No meio desse turbilhão, dessa infodemia, que tal ter mais contato com arte? Arte para contemplar, arte para se descobrir, arte para desopilar, arte para colecionar, arte para presentear. E, é claro, conhecer, compreender as artes de diferentes linguagens? Em Porto Alegre, há artistas para todos os gostos!
Eu, por exemplo, sou uma artista nada convencional. Procuro aproximar mundos, promover conexões, articular grupos. Faço isso de várias formas, além de fazer cerâmica, criar microjardins, inclusive sendo colunista da Sler… Acredito que tudo isso também são formas de arte. Fiquei sabendo dessa parceria porque sou uma das participantes da mostra. Revelo esse sonho acordada porque à medida que a Lisiane Rabelo, presidente da Chico Lisboa, me explicava os motivos da mostra muitas possibilidades passaram pela minha cabeça. Só que, é claro, o ponto de partida precisa ser o da abertura entre as partes, pois são mundos bem diferentes.
Estou no momento como uma jornalista, uma observadora dessa relação.
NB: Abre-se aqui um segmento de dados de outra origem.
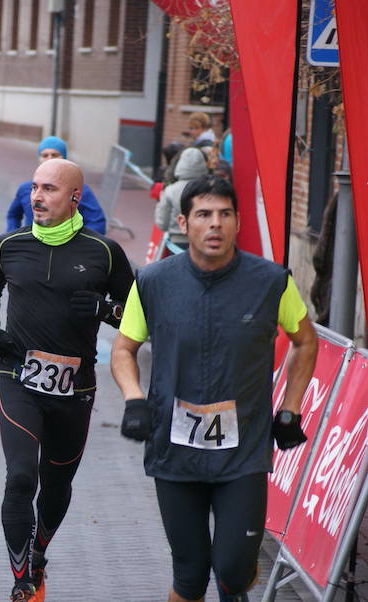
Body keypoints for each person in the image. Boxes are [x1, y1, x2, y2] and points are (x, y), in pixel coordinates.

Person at [111, 175, 318, 602]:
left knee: (232, 571)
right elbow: (123, 350)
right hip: (174, 451)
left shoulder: (271, 282)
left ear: (238, 221)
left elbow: (306, 341)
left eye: (225, 215)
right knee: (189, 575)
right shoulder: (152, 281)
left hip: (243, 453)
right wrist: (134, 399)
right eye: (204, 214)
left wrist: (291, 408)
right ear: (183, 223)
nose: (215, 224)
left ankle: (238, 573)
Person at [0, 158, 134, 601]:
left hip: (75, 389)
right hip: (17, 376)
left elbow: (140, 314)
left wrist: (106, 310)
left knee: (57, 484)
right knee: (21, 478)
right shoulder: (9, 245)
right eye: (34, 188)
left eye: (49, 189)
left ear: (75, 197)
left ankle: (39, 553)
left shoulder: (104, 252)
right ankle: (22, 581)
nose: (37, 197)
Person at [6, 136, 107, 234]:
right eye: (45, 155)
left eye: (55, 155)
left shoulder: (78, 190)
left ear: (64, 158)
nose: (49, 159)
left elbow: (97, 222)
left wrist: (80, 242)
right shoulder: (24, 189)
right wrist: (14, 237)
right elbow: (13, 215)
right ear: (39, 158)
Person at [154, 147, 209, 248]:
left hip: (176, 243)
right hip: (204, 241)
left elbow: (162, 224)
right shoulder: (210, 189)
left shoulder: (170, 190)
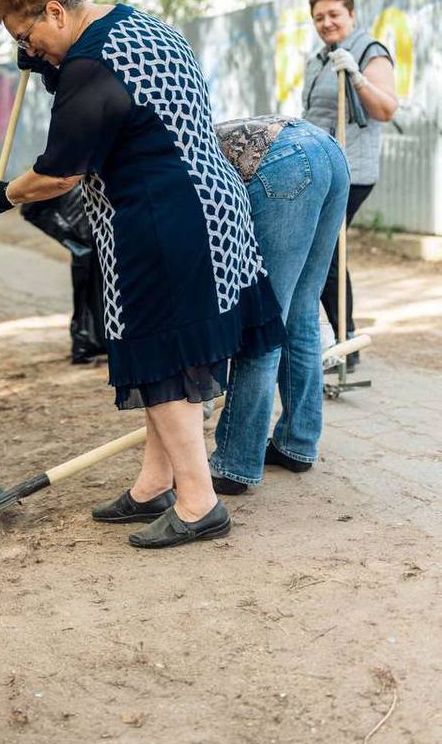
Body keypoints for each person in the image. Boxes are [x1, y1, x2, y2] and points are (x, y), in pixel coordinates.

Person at [0, 0, 285, 551]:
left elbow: (62, 171)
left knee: (160, 355)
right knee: (168, 352)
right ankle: (154, 484)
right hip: (209, 203)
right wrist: (50, 68)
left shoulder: (90, 64)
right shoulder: (137, 24)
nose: (26, 48)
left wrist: (6, 193)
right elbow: (124, 110)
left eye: (25, 35)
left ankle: (199, 504)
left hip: (160, 220)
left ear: (55, 11)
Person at [112, 115, 349, 506]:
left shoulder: (158, 181)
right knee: (302, 308)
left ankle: (236, 463)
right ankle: (298, 443)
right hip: (328, 152)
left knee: (263, 320)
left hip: (285, 163)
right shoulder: (177, 145)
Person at [303, 0, 397, 367]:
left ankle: (345, 343)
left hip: (351, 170)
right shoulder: (318, 58)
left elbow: (386, 109)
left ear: (351, 14)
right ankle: (337, 341)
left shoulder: (370, 51)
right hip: (319, 168)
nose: (326, 23)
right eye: (319, 17)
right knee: (323, 253)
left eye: (334, 14)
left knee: (326, 254)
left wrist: (357, 78)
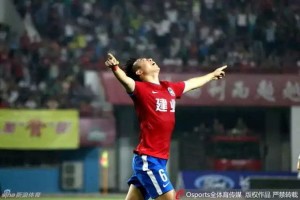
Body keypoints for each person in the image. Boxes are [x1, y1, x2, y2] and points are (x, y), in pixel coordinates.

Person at [104, 53, 227, 200]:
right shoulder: (140, 89)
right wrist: (115, 68)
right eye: (145, 61)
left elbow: (192, 83)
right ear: (139, 72)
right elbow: (126, 81)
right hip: (149, 159)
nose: (150, 59)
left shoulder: (169, 88)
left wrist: (212, 75)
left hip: (160, 159)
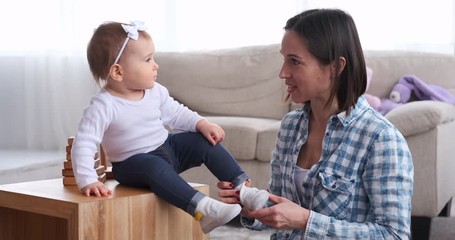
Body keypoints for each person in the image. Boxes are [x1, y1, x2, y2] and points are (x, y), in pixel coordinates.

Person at [217, 9, 414, 239]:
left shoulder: (381, 139)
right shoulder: (291, 126)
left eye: (295, 62)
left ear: (336, 66)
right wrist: (250, 203)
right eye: (284, 59)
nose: (282, 72)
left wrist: (306, 220)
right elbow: (281, 209)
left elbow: (394, 235)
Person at [71, 20, 268, 234]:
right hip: (133, 164)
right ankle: (203, 209)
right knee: (153, 168)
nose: (156, 65)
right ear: (118, 72)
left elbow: (176, 113)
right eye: (147, 60)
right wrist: (88, 180)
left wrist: (201, 123)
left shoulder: (155, 90)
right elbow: (84, 143)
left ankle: (242, 189)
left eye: (153, 57)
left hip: (167, 148)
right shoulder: (104, 105)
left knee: (203, 141)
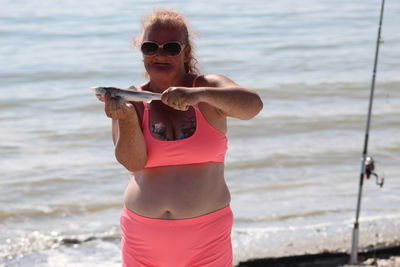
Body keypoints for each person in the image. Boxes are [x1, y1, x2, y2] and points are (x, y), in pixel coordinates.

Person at [103, 9, 263, 267]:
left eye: (171, 47)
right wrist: (127, 118)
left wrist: (200, 95)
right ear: (141, 51)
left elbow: (253, 106)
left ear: (186, 52)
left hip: (206, 237)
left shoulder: (208, 86)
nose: (159, 54)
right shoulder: (130, 99)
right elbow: (133, 163)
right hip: (142, 237)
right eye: (150, 47)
Talvez o que um segmento tenha demais, o outro tenha de menos… O fato é que há médicos, assim como artistas, de inúmeros perfis. O que espero é que os protagonistas das instituições consigam valorizar e fazer acontecer o quanto essa mistura é potente. Pode trazer benefícios para milhares de pessoas: moradores, usuários dos sistemas de saúde, para gente que faz arte, gente que sabe da importância da arte, gente que entende o quanto a arte enriquece culturalmente a cidade, o Estado, o País.
Encerro citando um fato concreto de como a parceria entre médicos e artistas têm gerado ótimos resultados. O livro “A escultura pública de Porto Alegre”, de autoria do historiador da arte José Francisco Alves, foi viabilizado com o patrocínio direto da Unimed Federação-RS, da Unimed Porto Alegre e apoio da Sidi Medicina por Imagem (aliás, gosto de fazer exames lá porque aprecio as obras nas paredes).
A obra do Francisco, que foi meu professor no Atelier Livre, é um tesouro. Resultado de mais de 25 anos de pesquisa. É uma obra-prima, com capa dura, 412 páginas e quase duas mil imagens, atuais e históricas e peso de 2,365 Kg. Sem dúvida, um legado para gerações. Lendo a obra do Chico, como é conhecido entre artistas, dá para constatar as diversas fases de uma Porto Alegre rica em diversidade e manifestações artísticas, que já soube valorizar bem mais todas as dimensões do seu patrimônio. Pois, como já deu pra sacar, há Chicos que fazem História por aqui.